Está tan asustado el Zaragoza que se echa a temblar ante el mínimo ruido. Tiene tanto miedo que se envuelve en sudores fríos y escalofríos ante cualquier amenaza. Ve fantasmas donde solo hay sombras y el peligro en cualquier rincón. Ese pavor, con el que lleva meses conviviendo, le lleva a buscar cobijo continuamente para ocultar sus temores. Por eso no se atrevió a ir a por los tres puntos en Las Gaunas. Por miedo a perder el que tanto le había costado ganar. Lógico. A estas alturas, el miedo se convierte en un arma más. Si se sabe utilizar, puede incluso ser útil. No son tiempos para valientes ni para la ambición. Puede más el canguelo.

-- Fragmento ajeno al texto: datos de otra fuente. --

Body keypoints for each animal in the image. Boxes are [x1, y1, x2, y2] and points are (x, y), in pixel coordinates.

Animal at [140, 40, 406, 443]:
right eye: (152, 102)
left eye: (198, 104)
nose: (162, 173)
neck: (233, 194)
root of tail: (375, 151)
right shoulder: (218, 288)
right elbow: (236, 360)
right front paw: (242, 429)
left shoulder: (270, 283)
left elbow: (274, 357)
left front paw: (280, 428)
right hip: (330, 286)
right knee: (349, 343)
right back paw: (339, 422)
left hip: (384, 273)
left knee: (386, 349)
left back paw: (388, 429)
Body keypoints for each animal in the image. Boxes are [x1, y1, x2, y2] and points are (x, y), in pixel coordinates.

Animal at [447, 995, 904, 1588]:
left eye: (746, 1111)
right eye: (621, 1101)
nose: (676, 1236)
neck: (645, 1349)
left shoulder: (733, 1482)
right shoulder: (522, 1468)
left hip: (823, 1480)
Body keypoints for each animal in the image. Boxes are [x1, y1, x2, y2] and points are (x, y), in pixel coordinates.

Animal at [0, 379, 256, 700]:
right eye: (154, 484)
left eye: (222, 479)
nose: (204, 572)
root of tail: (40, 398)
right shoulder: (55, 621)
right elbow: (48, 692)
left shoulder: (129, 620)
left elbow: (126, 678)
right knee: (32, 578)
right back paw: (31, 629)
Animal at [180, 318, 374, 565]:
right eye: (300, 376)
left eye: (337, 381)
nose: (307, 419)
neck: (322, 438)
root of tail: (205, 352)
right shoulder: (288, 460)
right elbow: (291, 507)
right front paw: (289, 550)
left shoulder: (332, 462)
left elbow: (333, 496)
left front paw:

El empate no es malo, más por lo que le arrebatas a un rival directo que por lo que sumas, que también. El descenso sigue a un paso, pero se ve todo mejor desde fuera, aunque mal haría el Zaragoza en darse por satisfecho con lo que ofreció en Logroño. Porque su primera parte fue infame y estuvo cerca de volver a pagarlo caro. Es la otra cara del miedo, la que anula. La que desnuda. La que duele.

El Zaragoza previo al descanso fue indecente y un desastre absoluto en el campo y en el banquillo, donde JIM debió cambiar el guion tras el primer cuarto de hora, cuando el Logroñés se adelantó en el marcador al transformar un penalti involuntario de Jair sobre Nano Mesa que el VAR chivó a González Esteban. El revés, como siempre, sumió al Zaragoza en una profunda depresión. Nada tenía sentido. El plan, si es que había alguno, había saltado por los aires a las primeras de cambio. El fútbol cuesta arriba. Otra vez. Era casi lo primero que pasaba en el partido. Falta de contundencia de Peybernes, desajuste de Vigaray y cabezazo a bocajarro de Paulino que se marcha desviado mientras Jair pisa el talón de aquiles de Nano Mesa. Un esperpento para empezar. Gol.

Es de sobras conocido que el Zaragoza se viene abajo ante el primer contratiempo serio. Así que el Logroñés se dedicó a dar continuidad a lo que estaba haciendo, sabedor de que su rival tardaría en reaccionar. Si es que lo hacía. Los tres centrales se cenaban crudo a Alegría, más solo que la una, y la presión alta y la vigilancia estrecha a Eguaras incrementaban la previsibilidad de los aragoneses, así como la probabilidad de que cometieran otro error. Y cerca estuvo. Porque Jair o Vigaray protagonizaron varios más propios de benjamines que de señores hechos y derechos. También Chavarría, que se jugó otro penalti con un codazo a Paulino que el árbitro no consideró suficiente para irse a los once metros. La defensa zaragocista era un manojo de nervios. De los demás no había noticias, que casi es peor.

La invitación del Logroñés a llegar por banda apenas obtenía respuesta en un Zaragoza empecinado en entrar por el centro a pesar de la multitud. Las escasas ofensivas desde los costados, además, se perdían ante la escasa presencia de rematadores en el área. Los de JIM llegaban poco y mal, desnudados por una falta de velocidad alarmante. En las piernas y en la cabeza. Solo Narváez asomaba con remates desviados que llegaban desde la esquina. Alegría también probó suerte desde demasiado lejos con idéntica fortuna. El Logroñés ya tenía lo que quería. Solo debía esperar.

JIM, poco amigo de cambios, solo hizo uno al descanso. Dejó fuera a un horrendo Vigaray para dar entrada a Tejero. Del resto, todo igual. Mismos hombres y mismo dibujo. El Zaragoza, eso sí, parecía algo más suelto.

Y el panorama cambió, sobre todo, gracias a Zapater. La rasmia del capitán persiguió un balón hasta la línea de fondo para poner un centro que Narváez, quién si no, envió a gol. Del tanto emergió un Zaragoza más fuerte y seguro sabedor de que estaba ante su momento. El Logroñés, gravemente herido, parecía presa fácil.

Bermejo falló a bocajarro lo que no se debe fallar poco después de que Cristian le negase el gol a un taconazo de Nano Mesa, pero el ímpetu del Zaragoza duró lo que tardó en reaparecer el miedo tras un disparo al palo de Paulino. Fue entonces cuando regresó el balón largo a Alegría como si fuera Luis Suárez, las imprecisiones, los nervios y los sudores fríos. Claro que el Logroñés tampoco estaba por la labor de arriesgar demasiado, así que se impuso un pacto tácito de no agresión para firmar unas tablas que mantienen a flote mientras se sigue nadando.